11.--_The Nun's Puzzle._

[Illustration]

As there are eighteen cards bearing the letters "CANTERBURY PILGRIMS,"
write the numbers 1 to 18 in a circle, as shown in the diagram. Then
write the first letter C against 1, and each successive letter against
the second number that happens to be vacant. This has been done as far as
the second R. If the reader completes the process by placing Y against 2,
P against 6, I against 10, and so on, he will get the letters all placed
in the following order:--CYASNPTREIRMBLUIRG, which is the required
arrangement for the cards, C being at the top of the pack and G at the
bottom.

12.--_The Merchant's Puzzle._

This puzzle amounts to finding the smallest possible number that has
exactly sixty-four divisors, counting 1 and the number itself as
divisors. The least number is 7,560. The pilgrims might, therefore, have
ridden in single file, two and two, three and three, four and four, and
so on, in exactly sixty-four different ways, the last manner being in a
single row of 7,560.

The Merchant was careful to say that they were going over a common, and
not to mention its size, for it certainly would not be possible along an
ordinary road!

To find how many different numbers will divide a given number, N, let N =
_a_^p _b_^q _c_^r ..., where _a_, _b_, _c_ ... are prime numbers. Then
the number of divisors will be (_p_ + 1) (_q_ + 1) (_r_ + 1) ..., which
includes as divisors 1 and N itself. Thus in the case of my puzzle--

7,560 = 2^3 x 3^3 x 5 x 7
Powers = 3 3 1 1
Therefore 4 x 4 x 2 x 2 = 64 divisors.

To find the smallest number that has a given number of divisors we must
proceed by trial. But it is important sometimes to note whether or not
the condition is that there shall be a given number of divisors _and no
more_. For example, the smallest number that has seven divisors and no
more is 64, while 24 has eight divisors, and might equally fulfil the
conditions. The stipulation as to "no more" was not necessary in the case
of my puzzle, for no smaller number has more than sixty-four divisors.
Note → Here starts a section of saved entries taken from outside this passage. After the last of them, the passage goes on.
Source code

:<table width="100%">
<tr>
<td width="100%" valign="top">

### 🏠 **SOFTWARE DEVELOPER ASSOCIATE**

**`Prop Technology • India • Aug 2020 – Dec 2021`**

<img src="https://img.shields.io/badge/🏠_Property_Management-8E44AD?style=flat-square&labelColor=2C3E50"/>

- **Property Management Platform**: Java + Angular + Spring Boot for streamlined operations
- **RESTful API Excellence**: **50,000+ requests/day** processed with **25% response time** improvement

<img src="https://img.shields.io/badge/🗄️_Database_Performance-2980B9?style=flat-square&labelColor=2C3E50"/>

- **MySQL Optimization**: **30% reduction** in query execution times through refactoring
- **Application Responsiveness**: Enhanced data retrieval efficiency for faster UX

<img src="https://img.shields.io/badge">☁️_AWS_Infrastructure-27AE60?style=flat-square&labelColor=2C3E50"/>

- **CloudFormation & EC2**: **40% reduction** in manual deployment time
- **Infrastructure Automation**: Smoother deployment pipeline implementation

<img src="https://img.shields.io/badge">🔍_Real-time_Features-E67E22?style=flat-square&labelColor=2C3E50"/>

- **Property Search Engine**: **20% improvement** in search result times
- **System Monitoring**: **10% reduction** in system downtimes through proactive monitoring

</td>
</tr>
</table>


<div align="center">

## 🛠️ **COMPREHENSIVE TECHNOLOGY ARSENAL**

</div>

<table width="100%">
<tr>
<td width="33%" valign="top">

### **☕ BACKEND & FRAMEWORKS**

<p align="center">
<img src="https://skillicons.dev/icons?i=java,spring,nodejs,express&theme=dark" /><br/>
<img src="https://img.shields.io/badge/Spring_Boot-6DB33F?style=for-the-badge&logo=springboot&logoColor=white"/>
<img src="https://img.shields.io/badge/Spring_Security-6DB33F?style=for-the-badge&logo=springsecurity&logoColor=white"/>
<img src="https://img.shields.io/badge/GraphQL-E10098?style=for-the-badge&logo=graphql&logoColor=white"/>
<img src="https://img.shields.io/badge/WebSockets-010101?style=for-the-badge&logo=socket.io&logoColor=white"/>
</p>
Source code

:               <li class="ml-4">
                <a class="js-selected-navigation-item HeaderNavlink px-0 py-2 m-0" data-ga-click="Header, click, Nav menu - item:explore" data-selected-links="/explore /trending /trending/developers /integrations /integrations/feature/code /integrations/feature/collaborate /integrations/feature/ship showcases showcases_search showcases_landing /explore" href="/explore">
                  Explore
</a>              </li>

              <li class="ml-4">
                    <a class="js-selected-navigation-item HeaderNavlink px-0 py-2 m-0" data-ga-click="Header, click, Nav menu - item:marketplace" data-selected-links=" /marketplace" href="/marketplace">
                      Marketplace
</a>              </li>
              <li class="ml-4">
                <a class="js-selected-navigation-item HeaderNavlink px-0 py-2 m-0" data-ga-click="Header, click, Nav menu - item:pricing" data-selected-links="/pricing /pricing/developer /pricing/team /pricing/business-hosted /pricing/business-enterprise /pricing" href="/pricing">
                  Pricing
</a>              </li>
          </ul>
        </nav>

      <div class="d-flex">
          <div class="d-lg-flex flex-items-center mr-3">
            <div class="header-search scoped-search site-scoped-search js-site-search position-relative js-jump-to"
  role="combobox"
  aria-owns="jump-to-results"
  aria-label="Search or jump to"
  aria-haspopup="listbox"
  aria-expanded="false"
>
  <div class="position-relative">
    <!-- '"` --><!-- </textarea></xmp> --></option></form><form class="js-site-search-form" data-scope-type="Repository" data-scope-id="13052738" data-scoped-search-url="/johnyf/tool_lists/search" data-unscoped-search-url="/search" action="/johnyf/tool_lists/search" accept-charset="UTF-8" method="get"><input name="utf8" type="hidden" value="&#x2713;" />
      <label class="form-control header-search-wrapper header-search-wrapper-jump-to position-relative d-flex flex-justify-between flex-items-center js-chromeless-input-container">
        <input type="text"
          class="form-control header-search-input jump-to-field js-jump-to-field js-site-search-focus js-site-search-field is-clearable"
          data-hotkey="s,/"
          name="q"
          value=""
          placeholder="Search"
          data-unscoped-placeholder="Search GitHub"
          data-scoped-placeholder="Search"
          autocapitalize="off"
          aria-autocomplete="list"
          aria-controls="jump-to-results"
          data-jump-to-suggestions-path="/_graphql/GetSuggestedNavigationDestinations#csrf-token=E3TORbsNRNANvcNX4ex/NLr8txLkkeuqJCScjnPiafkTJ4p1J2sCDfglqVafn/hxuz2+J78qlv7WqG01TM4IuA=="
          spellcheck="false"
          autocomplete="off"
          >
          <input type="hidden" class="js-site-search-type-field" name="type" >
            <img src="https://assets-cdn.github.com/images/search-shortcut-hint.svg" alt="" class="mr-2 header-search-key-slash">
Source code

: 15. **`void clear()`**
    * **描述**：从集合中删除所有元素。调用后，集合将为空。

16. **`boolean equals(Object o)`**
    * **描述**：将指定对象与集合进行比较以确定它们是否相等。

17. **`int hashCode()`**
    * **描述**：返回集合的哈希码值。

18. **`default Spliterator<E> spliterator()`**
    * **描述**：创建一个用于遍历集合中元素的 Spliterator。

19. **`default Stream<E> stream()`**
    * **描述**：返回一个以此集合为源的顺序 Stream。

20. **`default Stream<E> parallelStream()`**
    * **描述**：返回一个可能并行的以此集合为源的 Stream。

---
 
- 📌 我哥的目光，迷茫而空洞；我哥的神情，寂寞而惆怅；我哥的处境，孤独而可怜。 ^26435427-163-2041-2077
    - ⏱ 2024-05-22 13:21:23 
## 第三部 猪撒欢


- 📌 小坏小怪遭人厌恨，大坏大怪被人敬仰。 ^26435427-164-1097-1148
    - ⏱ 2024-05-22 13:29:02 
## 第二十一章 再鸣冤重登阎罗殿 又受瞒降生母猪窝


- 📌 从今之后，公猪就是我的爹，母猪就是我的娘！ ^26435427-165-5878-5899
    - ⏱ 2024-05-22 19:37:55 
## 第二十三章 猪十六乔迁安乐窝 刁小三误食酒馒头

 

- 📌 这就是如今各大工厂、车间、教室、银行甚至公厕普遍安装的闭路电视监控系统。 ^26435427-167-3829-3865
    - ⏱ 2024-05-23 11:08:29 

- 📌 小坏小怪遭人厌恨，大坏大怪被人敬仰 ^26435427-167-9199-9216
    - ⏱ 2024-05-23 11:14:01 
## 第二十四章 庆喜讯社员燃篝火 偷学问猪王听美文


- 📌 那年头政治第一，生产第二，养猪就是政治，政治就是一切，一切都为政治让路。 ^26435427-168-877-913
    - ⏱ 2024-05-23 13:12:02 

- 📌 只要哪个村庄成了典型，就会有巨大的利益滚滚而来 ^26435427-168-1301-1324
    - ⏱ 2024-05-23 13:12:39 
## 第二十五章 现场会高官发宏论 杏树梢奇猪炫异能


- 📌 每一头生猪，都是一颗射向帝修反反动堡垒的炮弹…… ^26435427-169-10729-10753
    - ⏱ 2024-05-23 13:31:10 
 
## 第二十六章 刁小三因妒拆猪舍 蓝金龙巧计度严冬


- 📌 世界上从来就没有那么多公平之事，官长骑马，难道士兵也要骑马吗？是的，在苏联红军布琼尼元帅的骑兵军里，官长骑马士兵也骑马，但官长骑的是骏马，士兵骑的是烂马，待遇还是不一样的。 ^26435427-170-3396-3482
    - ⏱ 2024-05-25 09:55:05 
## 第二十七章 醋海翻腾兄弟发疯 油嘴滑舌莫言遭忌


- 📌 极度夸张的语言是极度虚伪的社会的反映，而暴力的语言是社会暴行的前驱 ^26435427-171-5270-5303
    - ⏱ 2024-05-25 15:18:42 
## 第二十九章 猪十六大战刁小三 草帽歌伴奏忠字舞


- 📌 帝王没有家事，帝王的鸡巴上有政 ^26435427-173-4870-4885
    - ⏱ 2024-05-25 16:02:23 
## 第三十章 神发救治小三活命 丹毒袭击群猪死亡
13.--_The Man of Law's Puzzle._

The fewest possible moves for getting the prisoners into their dungeons
in the required numerical order are twenty-six. The men move in the
following order:--1, 2, 3, 1, 2, 6, 5, 3, 1, 2, 6, 5, 3, 1, 2, 4, 8, 7,
1, 2, 4, 8, 7, 4, 5, 6. As there are never more than one vacant dungeon
to be moved into, there can b